If the individual plan is indeed this price, or more, when wtf do you do? That's not really a realistic monthly cost for most people. Trying to force them in to that seems retarded, cause if it were me I'd eat literally any fine or penalty or whatever as long as it was less than monthly premium, because jesus would that be a lot of money at ~40k/year. Shit I make like double that and I still would have a hard time wanting to pay more than what I am now.
Is there even a realistic way to reduce premium costs?
I pay 410 for a bronze tier plan with 7.5k deductible from an average insurer. Still cheaper than the garbage I had before ACA. Not sure wtf we are going to go back to but I am sure it will suck. Single payer or bust.

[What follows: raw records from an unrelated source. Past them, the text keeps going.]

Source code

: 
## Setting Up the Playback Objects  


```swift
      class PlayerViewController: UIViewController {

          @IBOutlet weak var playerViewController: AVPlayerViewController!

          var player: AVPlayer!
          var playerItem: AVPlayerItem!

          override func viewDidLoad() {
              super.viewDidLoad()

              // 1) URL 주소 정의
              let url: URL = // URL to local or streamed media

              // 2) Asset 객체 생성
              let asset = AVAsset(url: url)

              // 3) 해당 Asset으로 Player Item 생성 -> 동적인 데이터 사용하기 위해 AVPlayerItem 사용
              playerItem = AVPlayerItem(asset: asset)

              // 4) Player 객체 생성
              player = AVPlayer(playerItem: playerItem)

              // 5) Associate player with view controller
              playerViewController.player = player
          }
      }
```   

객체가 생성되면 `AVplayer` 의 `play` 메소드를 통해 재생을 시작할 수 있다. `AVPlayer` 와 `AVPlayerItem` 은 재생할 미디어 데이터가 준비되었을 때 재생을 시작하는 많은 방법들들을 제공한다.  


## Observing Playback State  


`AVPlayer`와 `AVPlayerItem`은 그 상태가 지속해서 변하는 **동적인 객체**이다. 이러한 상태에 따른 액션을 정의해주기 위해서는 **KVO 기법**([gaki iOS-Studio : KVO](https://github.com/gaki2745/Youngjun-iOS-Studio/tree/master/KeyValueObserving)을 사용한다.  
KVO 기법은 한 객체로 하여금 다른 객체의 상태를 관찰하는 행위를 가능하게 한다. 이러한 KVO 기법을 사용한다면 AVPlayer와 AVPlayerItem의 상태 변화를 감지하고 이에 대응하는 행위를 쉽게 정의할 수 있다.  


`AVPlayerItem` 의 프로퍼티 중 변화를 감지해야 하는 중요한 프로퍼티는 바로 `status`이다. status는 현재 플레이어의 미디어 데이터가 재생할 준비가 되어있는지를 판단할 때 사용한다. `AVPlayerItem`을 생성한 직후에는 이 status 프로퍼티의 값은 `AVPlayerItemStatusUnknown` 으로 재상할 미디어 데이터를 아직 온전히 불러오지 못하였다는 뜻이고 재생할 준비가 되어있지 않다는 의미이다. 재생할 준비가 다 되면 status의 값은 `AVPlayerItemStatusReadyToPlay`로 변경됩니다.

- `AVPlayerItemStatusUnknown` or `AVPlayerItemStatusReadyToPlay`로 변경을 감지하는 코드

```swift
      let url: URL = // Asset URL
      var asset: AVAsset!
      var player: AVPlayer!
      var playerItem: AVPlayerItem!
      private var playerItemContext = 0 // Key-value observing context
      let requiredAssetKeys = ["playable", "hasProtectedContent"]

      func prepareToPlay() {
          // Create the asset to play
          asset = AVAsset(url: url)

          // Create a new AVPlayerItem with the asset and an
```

Medical - $40 office visit $1000 deductible ER $100 visit Max out pocket $2500
Dental - 50% major $3000 deductible
Work picks up $6344 to cover the rest. I haven't used the insurance in two years other than yearly checkups and cleanings.
I will have to ask my wife but she covers herself and our son with a HSA insurance. Kinda nice, she goes twice a year and our son has only had 1 trip to doctor's office besides yearly checkup. Keeps the cost down and her company gives her $2000 a year to take that plan
Insurance is for catastrophic occurrences, not run of the mill bullshit. I remember being sick as a dog stuck in line, waiting for the pharmacist to deal with the Hispanic fellow getting his free Sudafed. That is what Cal's UHC will end up as.
I'm sure they will rally behind it, briefly, if it fails. And then when they see the tide that it was holding back they'll be livid.
Seriously, you can quote me on this - if Obamacare ends up going away, without something EFFECTIVE being put in its place rapidly - you will see the end of the Republican party officially. And I'm not one for doomcrying them normally.